Q: Of the patients who seek support from Cancer Commons, how many have already been given treatment options by their treating physicians? 

A: Almost all patients receive some form of guidance on their options from their treating physicians as their case management proceeds. But many who turn to Cancer Commons have run out of options suggested to them by their treating physicians, and they wonder if other potential options exist, particularly in the form of clinical trials or cancer clinics with expertise that may be relevant to the patient’s unique case.

Q: Of the patients who seek support from Cancer Commons, how many have already done molecular testing? 

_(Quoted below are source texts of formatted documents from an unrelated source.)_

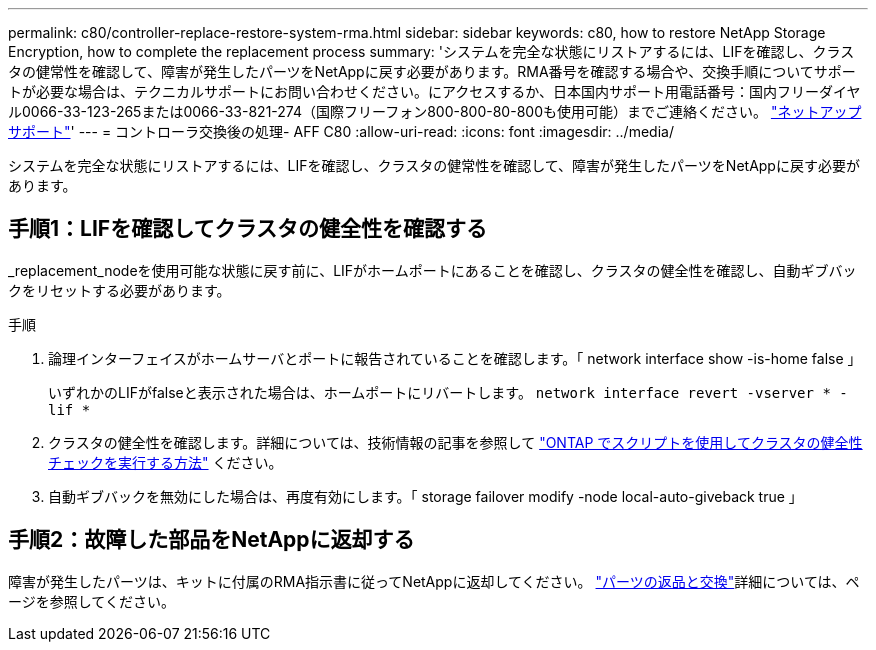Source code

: ---
permalink: c80/controller-replace-restore-system-rma.html 
sidebar: sidebar 
keywords: c80, how to restore NetApp Storage Encryption, how to complete the replacement process 
summary: 'システムを完全な状態にリストアするには、LIFを確認し、クラスタの健常性を確認して、障害が発生したパーツをNetAppに戻す必要があります。RMA番号を確認する場合や、交換手順についてサポートが必要な場合は、テクニカルサポートにお問い合わせください。にアクセスするか、日本国内サポート用電話番号：国内フリーダイヤル0066-33-123-265または0066-33-821-274（国際フリーフォン800-800-80-800も使用可能）までご連絡ください。 https://mysupport.netapp.com/site/global/dashboard["ネットアップサポート"]' 
---
= コントローラ交換後の処理- AFF C80
:allow-uri-read: 
:icons: font
:imagesdir: ../media/


[role="lead"]
システムを完全な状態にリストアするには、LIFを確認し、クラスタの健常性を確認して、障害が発生したパーツをNetAppに戻す必要があります。



== 手順1：LIFを確認してクラスタの健全性を確認する

_replacement_nodeを使用可能な状態に戻す前に、LIFがホームポートにあることを確認し、クラスタの健全性を確認し、自動ギブバックをリセットする必要があります。

.手順
. 論理インターフェイスがホームサーバとポートに報告されていることを確認します。「 network interface show -is-home false 」
+
いずれかのLIFがfalseと表示された場合は、ホームポートにリバートします。 `network interface revert -vserver * -lif *`

. クラスタの健全性を確認します。詳細については、技術情報の記事を参照して https://kb.netapp.com/on-prem/ontap/Ontap_OS/OS-KBs/How_to_perform_a_cluster_health_check_with_a_script_in_ONTAP["ONTAP でスクリプトを使用してクラスタの健全性チェックを実行する方法"^] ください。
. 自動ギブバックを無効にした場合は、再度有効にします。「 storage failover modify -node local-auto-giveback true 」




== 手順2：故障した部品をNetAppに返却する

障害が発生したパーツは、キットに付属のRMA指示書に従ってNetAppに返却してください。 https://mysupport.netapp.com/site/info/rma["パーツの返品と交換"]詳細については、ページを参照してください。
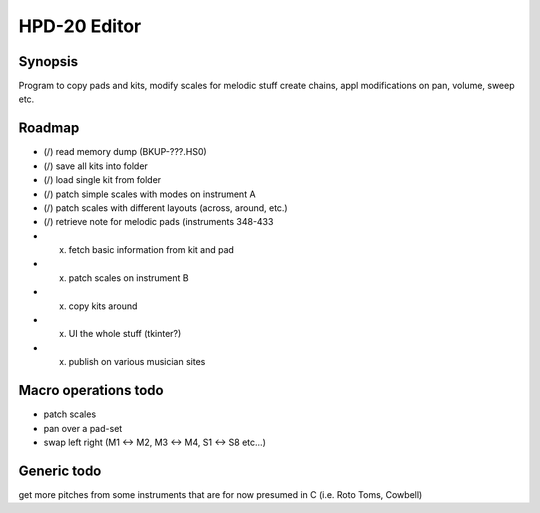 

HPD-20 Editor
=============

Synopsis
--------

Program to copy pads and kits, modify scales for melodic stuff
create chains, appl modifications on pan, volume, sweep etc.


Roadmap
-------

- (/) read memory dump (BKUP-???.HS0)

- (/) save all kits into folder

- (/) load single kit from folder

- (/) patch simple scales with modes on instrument A

- (/) patch scales with different layouts (across, around, etc.)

- (/) retrieve note for melodic pads (instruments 348-433

- (x) fetch basic information from kit and pad

- (x) patch scales on instrument B

- (x) copy kits around

- (x) UI the whole stuff (tkinter?)

- (x) publish on various musician sites

Macro operations todo
---------------------

- patch scales

- pan over a pad-set

- swap left right (M1 <-> M2, M3 <-> M4, S1 <-> S8 etc...)


Generic todo
------------

get more pitches from some instruments that are for now presumed in C (i.e. Roto Toms, Cowbell)

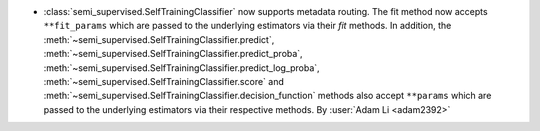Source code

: - :class:`semi_supervised.SelfTrainingClassifier`
  now supports metadata routing. The fit method now accepts ``**fit_params``
  which are passed to the underlying estimators via their `fit` methods.
  In addition, the
  :meth:`~semi_supervised.SelfTrainingClassifier.predict`,
  :meth:`~semi_supervised.SelfTrainingClassifier.predict_proba`,
  :meth:`~semi_supervised.SelfTrainingClassifier.predict_log_proba`,
  :meth:`~semi_supervised.SelfTrainingClassifier.score`
  and :meth:`~semi_supervised.SelfTrainingClassifier.decision_function`
  methods also accept ``**params`` which are
  passed to the underlying estimators via their respective methods.
  By :user:`Adam Li <adam2392>`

A: About 50% of the patients we support already have some molecular testing results when they first come to us. In most cases, this means they have been tested for just one or a few specific molecular features of their cancer that could help guide treatment. But no more than 10% to 20% have had comprehensive mutational testing prior to signing up for our services. A comprehensive mutational test evaluates hundreds of genes that are often altered in cancer; for some patients, this could further expand treatment options.

Our Impact

Q: How many patients has Cancer Commons helped?

 A: We have engaged with and helped approximately 10,000 patients and caregivers.

Q: What value does Cancer Commons provide to patients?

A: A patient or caregiver who uses our services may benefit from:

  • Information about care in another city, at another institution, or from another physician
  • Help with navigation of the complicated cancer treatment landscape
  • Help with matching to an appropriate clinical trial
  • Information about treatment options to consider
  • Information about their specific disease, including the science behind their molecular alterations
  • Empowerment to advocate for themselves or for their loved ones

Q: What have patients said about Cancer Commons’ services?

A: Patients and caregivers have told us that they appreciate the responsiveness of our caring Cancer Commons scientists, the opportunity to learn what further treatment may or may not be available to them, and new knowledge about their own particular type of cancer.

Based on the feedback we receive, we believe that most patients we’ve helped feel that they were provided with additional possible treatment options, provided with information about second/additional opinions, treated with respect, and given realistic—not false—hope. We believe that a successful interaction between a patient and Cancer Commons results in the patient being at peace that they have done the best they could to deal with their difficult situation.